U of T will now use Ouriginal, a plagiarism detection service similar to Turnitin, which is integrated directly into Quercus. The change follows a report that found an increase in reported academic offences at U of T last year, which the report partially attributes to the COVID-19 pandemic and the move to online learning.
Abandoning of Turnitin
U of T’s switch from Turnitin to Ouriginal took effect on September 1. According to Vice-Provost Academic Programs Susan McCahan, the change occurred following the end of the university’s contract with Turnitin, which meant U of T could explore other options for plagiarism detection.
“Ouriginal meets our pedagogical, functional, privacy and fiscal requirements,” McCahan stated, explaining that the software is “a similarity detection solution that combines text-matching, with writing-style analysis to promote academic integrity and help prevent plagiarism.”
Ouriginal can also check for similarities between newly submitted work and previous work from the same academic course. According to an announcement from the Academic & Collaborative Technologies Group, community consultations with instructors indicated that the ability to check submitted work against previously submitted work was important, to prevent what they describe as “hand-me-down assignments.”
According to the announcement, Ouriginal is able to compare new submissions with large bodies of old work — including, in some cases, work submitted anytime in the past 15 years.
Since Ouriginal is accessed via Quercus, there will be no major changes to the way that instructors and students interact with assignment submissions. This means that work submitted over Quercus is analyzed by Ouriginal software without the student submitting the work directly through Ouriginal, similar to how Turnitin has worked in the past.
The changes come amid an increase in reported academic offences committed by students, which, according to last year’s report on academic misconduct, rose by 35 per cent in the 2019–2020 academic year.
In a report on academic integrity, an advisory group noted that this increase may be related to the pandemic and the associated transition to online learning, which has resulted in U of T having to lean heavily on academic integrity software given the loss of in-person proctoring.
Termination of Bb Collaborate
Due to another supplier contract expiration, U of T will also stop using the webinar software Bb Collaborate for classes and meetings. Termination of its use took effect on August 31. Professors can still use alternate solutions for virtual courses, like Microsoft Teams and Zoom Education, while the university completes a procurement process.
Since the decision to terminate Bb Collaborate occurred close to the beginning of the fall term, some instructors found the change abrupt.

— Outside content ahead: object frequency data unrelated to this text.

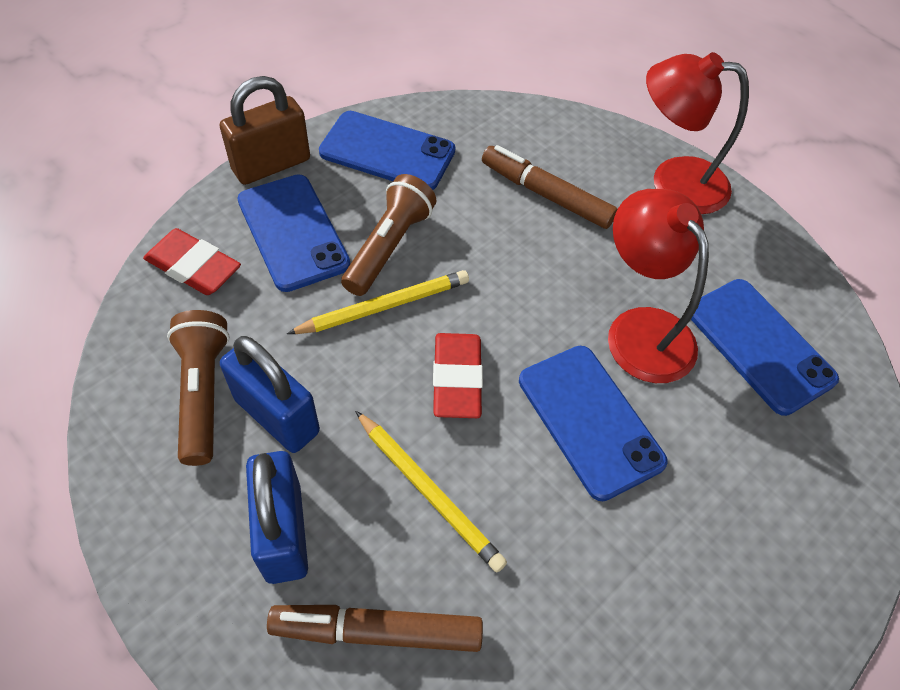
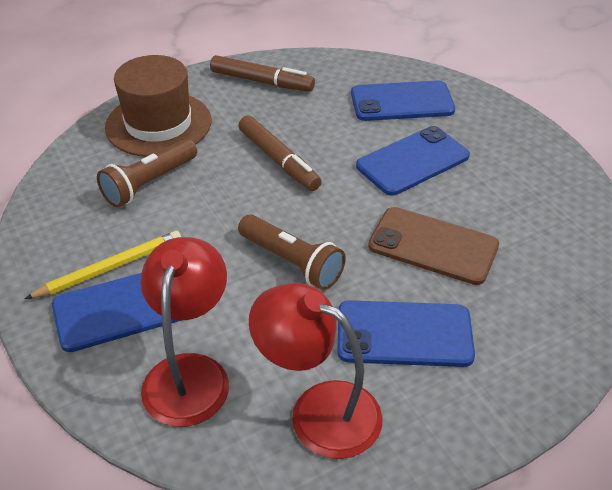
blue padlock: 2 -> 0
brown hat: 0 -> 1
brown padlock: 1 -> 0
brown phone: 0 -> 1
red eraser: 2 -> 0
yellow pencil: 2 -> 1

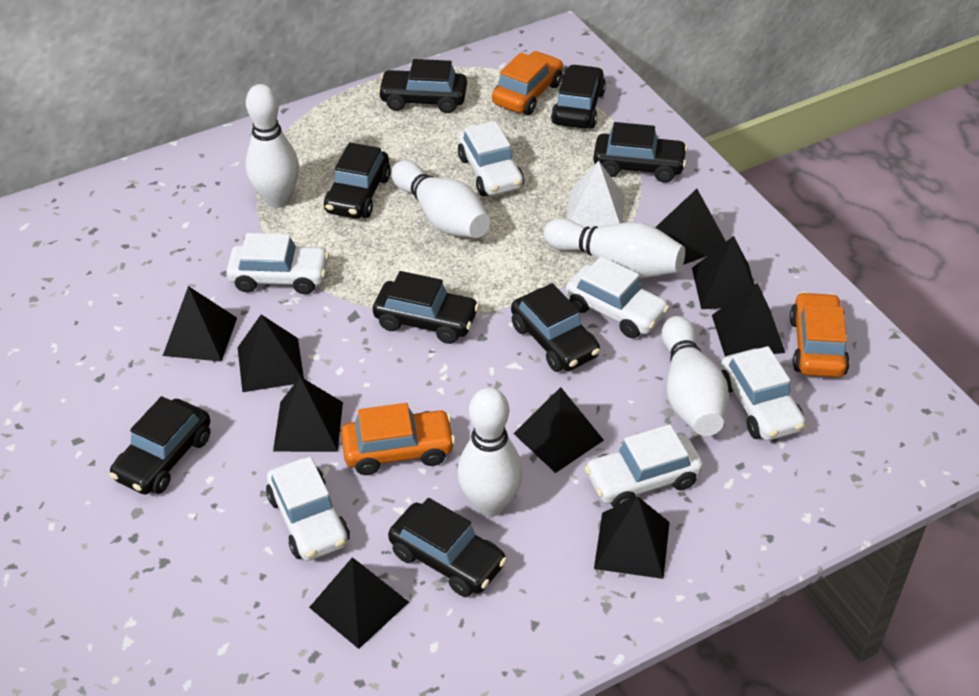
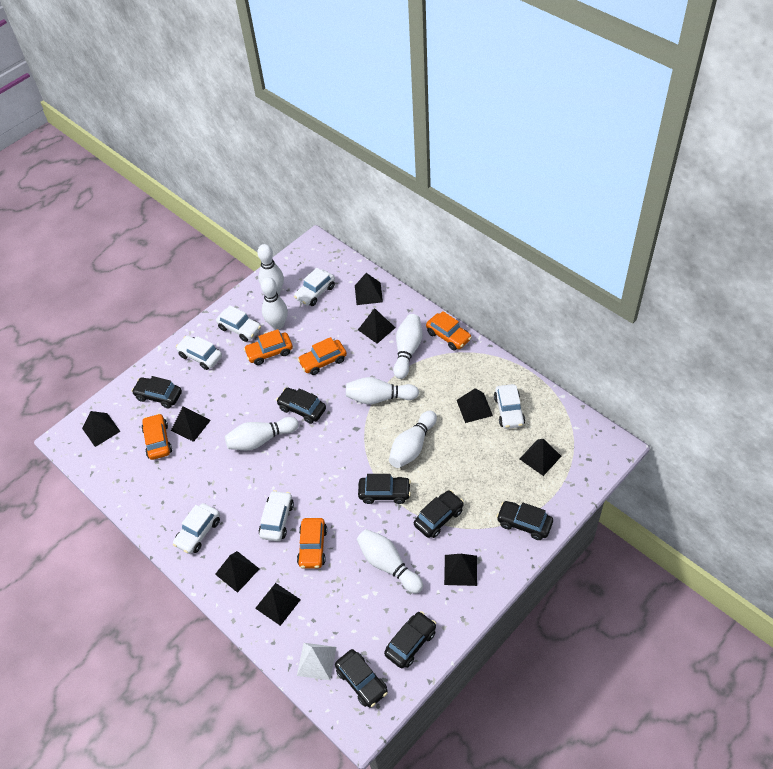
black car: 8 -> 7
orange car: 3 -> 5
white bowling pin: 5 -> 7

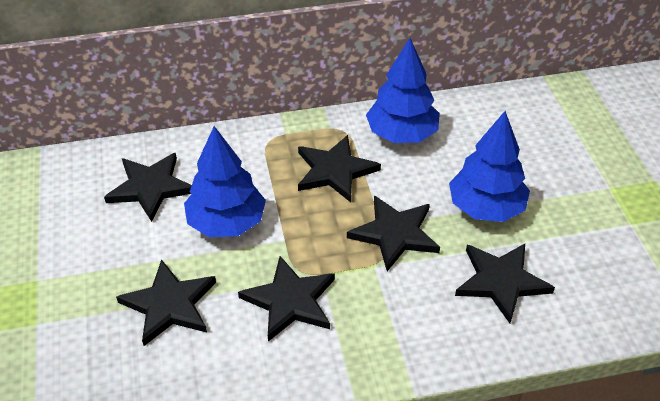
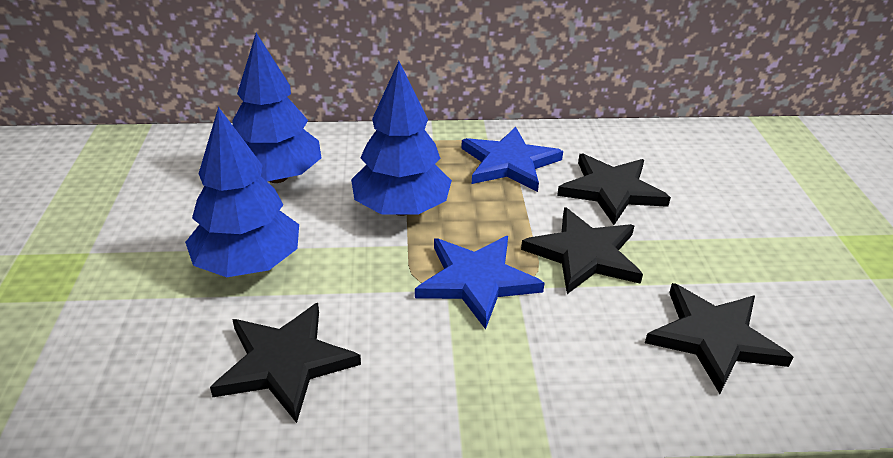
black star: 6 -> 4
blue star: 0 -> 2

Avi Hyman, U of T’s director of academic technology, sent an email apologizing to previous Bb Collaborate users for any potential miscommunication.
“We have received some direct feedback about these changes from instructors, ranging from very positive feelings about the changes to some concern,” wrote McCahan. “To mitigate any concerns and to assist with the transition, we have put in place additional support for instructors, including additional staffing, enhanced documentation, and training through the Centre for Teaching Support & Innovation and divisional [Educational Technology] offices.”
In an email to The Varsity, Michael Dennison, a sessional instructor in the Department of Ecology & Evolutionary Biology, wrote that he chose to use Bb Collaborate because it was integrated with Quercus, but that it didn’t offer the same features as some other programs. He added that he believes the change will not have much effect on students, since there are other programs available.